Das Amtsgericht hat folgende tatsächliche Feststellungen getroffen:
"Nachdem der Angeklagte am 27.07.2000 durch das Amtsgericht in Unna in der oben bezeichneten Weise verurteilt worden war, konsumierte er Alkohol in erheblichen Mengen. Gegen 21.30 Uhr begab er sich in die Wilhelmstraße in Schwerte und geriet mit einem Anwohner in Streit, der daraufhin die Polizei benachrichtigte. Mehreren Aufforderungen der Beamten D. und K., die Örtlichkeiten zu verlassen, kam er nicht nach. Daraufhin sollte er durch die Polizisten zu deren Einsatzfahrzeug gebracht werden. Dieser Maßnahme widersetzte sich der Angeklagte massiv, so dass ihm Handfesseln angelegt werden mussten. Auch verletzte er den Polizeikommissar Klose unbeabsichtigt an der rechten Hand, so dass dieser für die Zeit von sieben Tagen arbeitsunfähig krank war."
Diese Feststellungen sind - worauf die Generalstaatsanwaltschaft in ihrer Stellungnahme zutreffend hinweist - derart lückenhaft, dass sie keine ausreichende Grundlage für die Strafzumessung darstellen. Zunächst bleibt schon offen, welche der Tatmodalitäten des § 113 Abs. 1 StGB der Angeklagte verwirklicht haben soll. Aufgrund der amtsgerichtlichen Feststellungen ist nicht nachvollziehbar, ob der Angeklagte mit Gewalt, durch Drohung mit Gewalt oder mittels eines tätlichen Angriffs Widerstand geleistet hat. Auch die Feststellungen zur tateinheitlich begangenen fahrlässigen Körperverletzung sind unzureichend. Es ist nur ersichtlich, dass der einschreitende Polizeibeamte verletzt worden ist. Offen bleibt, welche Art von Verletzung er erlitten hat und durch welche Handlung der Angeklagte die Verletzung verursacht hat.
Angesichts dieser lückenhaften und dürftigen Feststellungen des Amtsgerichts durfte das Landgericht nicht von einer wirksamen Berufungsbeschränkung ausgehen, sondern hätte das erstinstanzliche Urteil insgesamt überprüfen und eigene tatsächliche Feststellungen zu der dem Angeklagten vorgeworfenen Straftat treffen müssen.

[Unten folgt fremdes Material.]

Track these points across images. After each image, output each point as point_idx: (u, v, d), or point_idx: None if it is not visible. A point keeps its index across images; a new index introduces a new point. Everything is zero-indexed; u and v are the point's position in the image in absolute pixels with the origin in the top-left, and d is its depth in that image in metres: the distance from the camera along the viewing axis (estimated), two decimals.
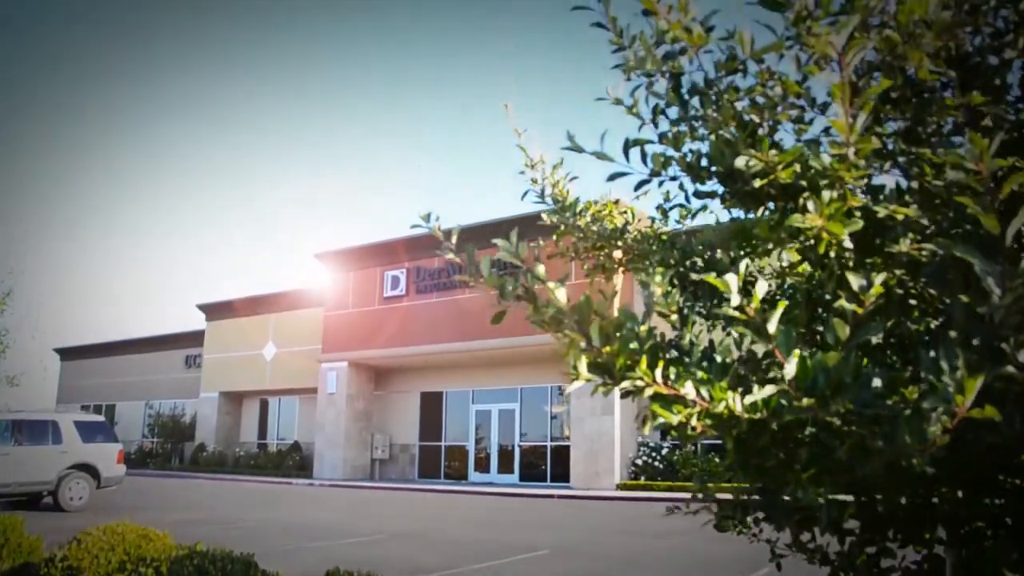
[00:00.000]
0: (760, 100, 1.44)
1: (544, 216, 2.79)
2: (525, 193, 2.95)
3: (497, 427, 23.52)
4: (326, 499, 17.42)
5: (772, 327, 1.16)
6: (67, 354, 40.47)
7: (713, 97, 1.43)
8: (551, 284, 1.59)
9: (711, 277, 1.19)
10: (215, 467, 28.20)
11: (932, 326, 1.64)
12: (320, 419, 25.07)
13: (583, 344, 1.61)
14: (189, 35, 65.47)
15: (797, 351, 1.15)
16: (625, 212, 2.70)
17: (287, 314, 28.55)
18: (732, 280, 1.13)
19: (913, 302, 1.69)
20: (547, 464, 22.13)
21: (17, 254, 38.25)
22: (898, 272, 1.61)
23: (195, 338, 32.85)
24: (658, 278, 1.50)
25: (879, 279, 1.14)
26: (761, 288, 1.15)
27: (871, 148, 1.22)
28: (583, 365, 1.61)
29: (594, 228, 2.61)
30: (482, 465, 23.65)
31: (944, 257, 1.46)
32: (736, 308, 1.15)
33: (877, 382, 1.28)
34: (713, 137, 1.50)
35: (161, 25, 63.34)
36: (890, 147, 1.63)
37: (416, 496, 18.81)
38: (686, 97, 1.47)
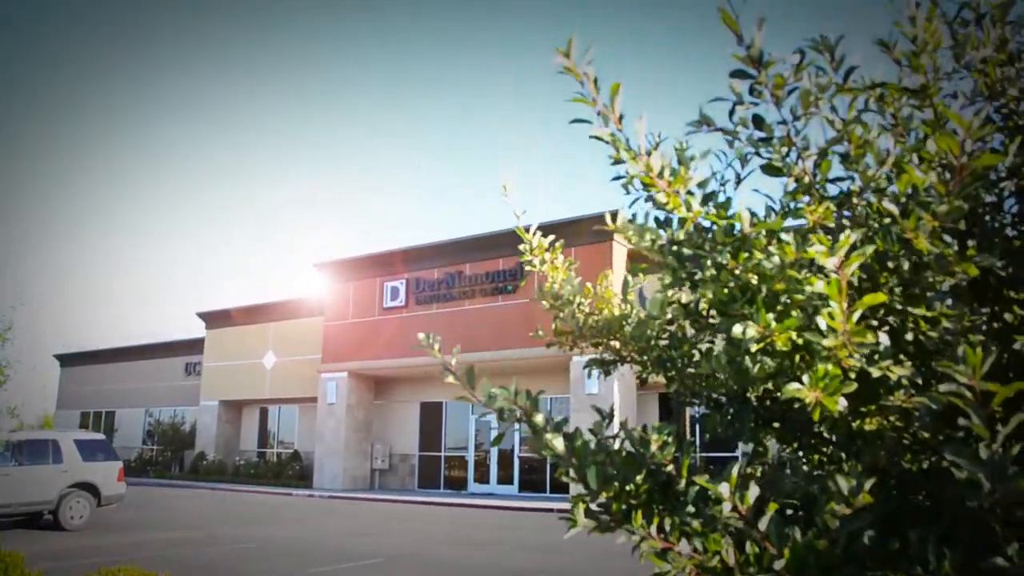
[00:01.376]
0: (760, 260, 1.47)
1: (544, 303, 2.81)
2: (524, 277, 2.97)
3: None
4: (326, 513, 17.44)
5: (763, 525, 1.19)
6: (67, 360, 40.49)
7: (710, 263, 1.45)
8: (549, 435, 1.62)
9: (703, 480, 1.22)
10: (215, 476, 28.21)
11: (925, 466, 1.67)
12: (320, 429, 25.09)
13: (581, 489, 1.64)
14: (189, 35, 65.53)
15: (788, 550, 1.17)
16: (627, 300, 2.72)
17: (287, 323, 28.58)
18: (725, 488, 1.16)
19: (906, 441, 1.72)
20: (546, 475, 22.16)
21: (17, 254, 38.23)
22: (892, 418, 1.64)
23: (195, 345, 32.88)
24: (655, 435, 1.53)
25: (868, 483, 1.17)
26: (753, 492, 1.18)
27: (866, 340, 1.25)
28: (580, 512, 1.64)
29: (594, 319, 2.63)
30: (482, 475, 23.68)
31: (936, 409, 1.49)
32: (731, 509, 1.17)
33: (866, 538, 1.32)
34: (710, 295, 1.52)
35: (161, 25, 63.39)
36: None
37: (416, 510, 18.83)
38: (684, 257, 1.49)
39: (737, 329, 1.42)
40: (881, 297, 1.19)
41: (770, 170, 1.45)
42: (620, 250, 19.67)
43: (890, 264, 1.47)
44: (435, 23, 65.58)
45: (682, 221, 1.42)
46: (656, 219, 1.46)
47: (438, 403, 24.94)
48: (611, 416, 2.00)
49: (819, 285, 1.21)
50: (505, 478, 23.13)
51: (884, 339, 1.59)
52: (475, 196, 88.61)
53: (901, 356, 1.57)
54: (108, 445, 14.31)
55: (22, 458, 12.47)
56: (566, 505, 2.27)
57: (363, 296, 24.68)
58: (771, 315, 1.43)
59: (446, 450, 24.68)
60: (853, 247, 1.26)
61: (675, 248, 1.46)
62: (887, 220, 1.50)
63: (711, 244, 1.43)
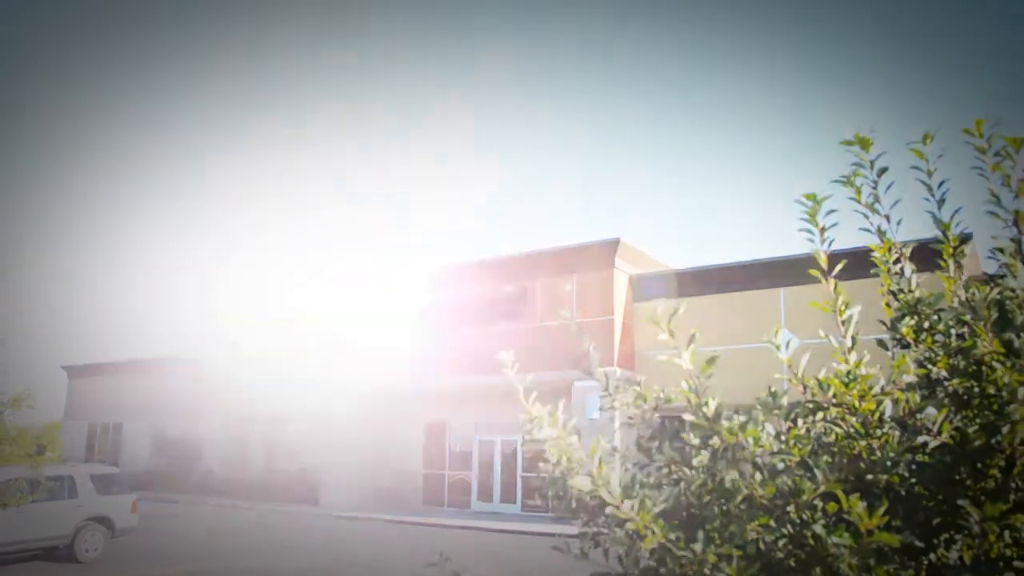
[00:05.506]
0: None
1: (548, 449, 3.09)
2: (525, 444, 3.29)
3: (500, 457, 23.88)
4: (333, 536, 17.78)
5: None
6: (74, 372, 40.86)
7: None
8: None
9: None
10: (223, 491, 28.54)
11: None
12: (326, 447, 25.45)
13: None
14: (209, 48, 66.00)
15: None
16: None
17: None
18: None
19: None
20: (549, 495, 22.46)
21: (21, 268, 38.79)
22: None
23: (202, 360, 33.18)
24: None
25: None
26: None
27: None
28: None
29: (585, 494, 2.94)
30: (485, 494, 24.01)
31: None
32: None
33: None
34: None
35: (176, 35, 63.87)
36: None
37: (420, 532, 19.16)
38: None
39: None
40: None
41: (724, 492, 1.76)
42: (622, 277, 19.98)
43: (819, 568, 1.78)
44: (443, 32, 65.97)
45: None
46: (626, 533, 1.79)
47: (442, 422, 25.27)
48: None
49: None
50: (508, 498, 23.45)
51: None
52: (480, 217, 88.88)
53: None
54: (122, 478, 14.66)
55: (39, 494, 12.80)
56: (569, 530, 2.60)
57: None
58: None
59: (450, 469, 25.01)
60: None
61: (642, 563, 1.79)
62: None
63: (673, 563, 1.75)
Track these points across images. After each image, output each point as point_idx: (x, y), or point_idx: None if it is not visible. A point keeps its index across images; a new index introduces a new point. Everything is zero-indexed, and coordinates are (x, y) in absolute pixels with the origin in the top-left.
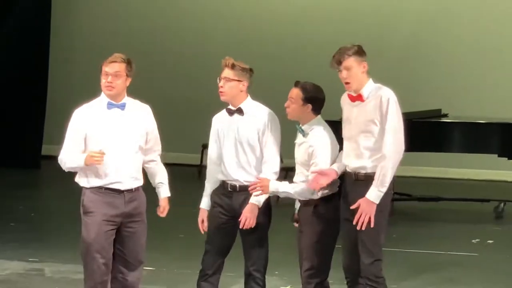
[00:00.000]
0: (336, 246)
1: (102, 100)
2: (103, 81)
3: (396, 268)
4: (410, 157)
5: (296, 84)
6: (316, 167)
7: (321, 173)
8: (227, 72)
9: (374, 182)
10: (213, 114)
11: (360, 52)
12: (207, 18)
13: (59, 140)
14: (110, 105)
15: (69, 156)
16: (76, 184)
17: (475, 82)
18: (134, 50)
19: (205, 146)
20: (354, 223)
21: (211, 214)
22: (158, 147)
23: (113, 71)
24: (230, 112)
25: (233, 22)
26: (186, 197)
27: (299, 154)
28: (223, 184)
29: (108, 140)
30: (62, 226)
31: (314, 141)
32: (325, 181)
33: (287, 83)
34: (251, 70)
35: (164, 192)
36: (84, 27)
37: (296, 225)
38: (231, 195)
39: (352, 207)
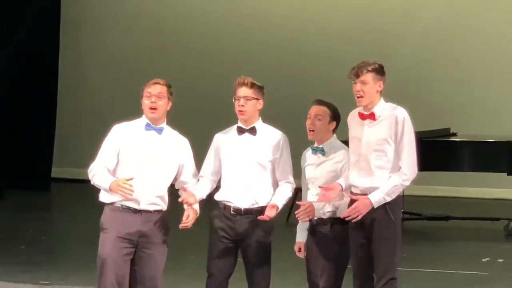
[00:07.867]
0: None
1: (142, 120)
2: (146, 102)
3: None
4: (420, 176)
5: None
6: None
7: (328, 188)
8: (245, 91)
9: (382, 188)
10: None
11: (379, 70)
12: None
13: (68, 162)
14: (148, 127)
15: (99, 171)
16: (86, 206)
17: (484, 100)
18: (147, 55)
19: None
20: (342, 216)
21: (212, 239)
22: (193, 180)
23: (156, 92)
24: (241, 131)
25: (242, 24)
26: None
27: (320, 173)
28: (224, 207)
29: (136, 159)
30: (73, 248)
31: (344, 156)
32: (333, 195)
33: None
34: (263, 87)
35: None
36: (94, 47)
37: (299, 254)
38: (235, 218)
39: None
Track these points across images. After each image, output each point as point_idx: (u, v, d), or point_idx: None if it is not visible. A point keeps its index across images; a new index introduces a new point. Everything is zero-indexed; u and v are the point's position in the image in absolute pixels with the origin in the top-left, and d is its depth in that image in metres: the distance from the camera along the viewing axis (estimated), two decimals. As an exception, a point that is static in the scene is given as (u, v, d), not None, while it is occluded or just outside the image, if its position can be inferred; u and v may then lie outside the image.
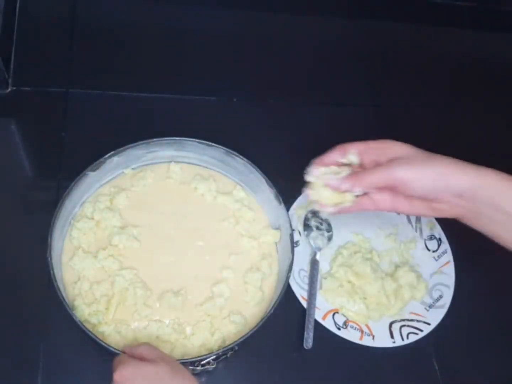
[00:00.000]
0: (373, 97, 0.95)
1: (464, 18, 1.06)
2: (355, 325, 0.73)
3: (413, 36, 1.03)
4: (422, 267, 0.79)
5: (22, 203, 0.75)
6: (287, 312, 0.72)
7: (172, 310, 0.69)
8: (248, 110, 0.89)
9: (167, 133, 0.74)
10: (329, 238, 0.79)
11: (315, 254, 0.77)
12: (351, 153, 0.60)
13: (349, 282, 0.75)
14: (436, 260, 0.80)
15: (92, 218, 0.72)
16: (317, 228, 0.79)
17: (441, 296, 0.77)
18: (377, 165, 0.59)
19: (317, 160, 0.60)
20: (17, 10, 0.88)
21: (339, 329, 0.72)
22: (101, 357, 0.67)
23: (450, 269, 0.79)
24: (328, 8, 1.00)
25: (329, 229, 0.79)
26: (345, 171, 0.60)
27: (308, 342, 0.70)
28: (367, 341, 0.72)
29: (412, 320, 0.75)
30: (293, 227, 0.74)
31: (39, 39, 0.87)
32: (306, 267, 0.77)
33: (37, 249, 0.69)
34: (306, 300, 0.73)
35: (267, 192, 0.74)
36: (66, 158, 0.78)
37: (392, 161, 0.57)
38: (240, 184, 0.78)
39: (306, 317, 0.72)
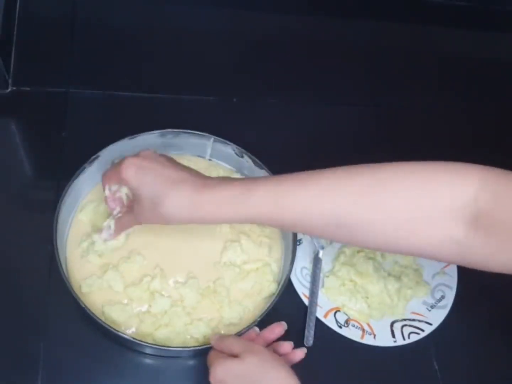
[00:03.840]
0: (373, 97, 0.95)
1: (464, 18, 1.06)
2: (356, 324, 0.73)
3: (413, 36, 1.03)
4: (425, 268, 0.79)
5: (22, 203, 0.75)
6: (289, 310, 0.72)
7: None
8: (248, 110, 0.89)
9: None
10: (332, 237, 0.79)
11: (318, 252, 0.77)
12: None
13: (351, 281, 0.75)
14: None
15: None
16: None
17: (443, 297, 0.77)
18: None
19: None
20: (17, 10, 0.88)
21: (340, 327, 0.72)
22: (101, 357, 0.67)
23: (453, 270, 0.78)
24: (328, 7, 1.00)
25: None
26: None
27: (309, 340, 0.70)
28: (368, 340, 0.72)
29: (413, 320, 0.75)
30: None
31: (39, 39, 0.87)
32: (309, 265, 0.76)
33: (37, 249, 0.69)
34: (308, 298, 0.73)
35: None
36: (66, 158, 0.77)
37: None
38: None
39: (308, 315, 0.72)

Etwas anderes folgt auch nicht aus der neueren Rechtsprechung des BGH in seiner Entscheidung vom 6. Juli 2001 (5 StR 149/00, NStZ-RR 2001, 202) zur Frage des Begründungsumfangs eines Berufungsurteils, der sich der Senat im o.a. Beschluss vom 11. Januar 2002 angeschlossen hat. Danach ist zwar eine Wiederholung der den Schuldspruch tragenden Feststellungen oder auch nur eine ausdrückliche, mehr oder weniger konkrete Bezugnahme auf das angefochtene Urteil hinsichtlich des rechtskräftigen Schuldspruchs entbehrlich, es müssen jedoch im erstinstanzlichen Urteil ausreichende, den rechtskräftigen Schuldspruch tragende Feststellungen getroffen worden sein. Das ist vorliegend - wie dargelegt - aber nicht der Fall.
Nach allem war damit das angefochtene Urteil aufzuheben und die Sache zur erneuten Verhandlung und Entscheidung - auch über die Kosten der Revision - an eine andere kleine Strafkammer des Landgerichts Hagen zurückzuverweisen.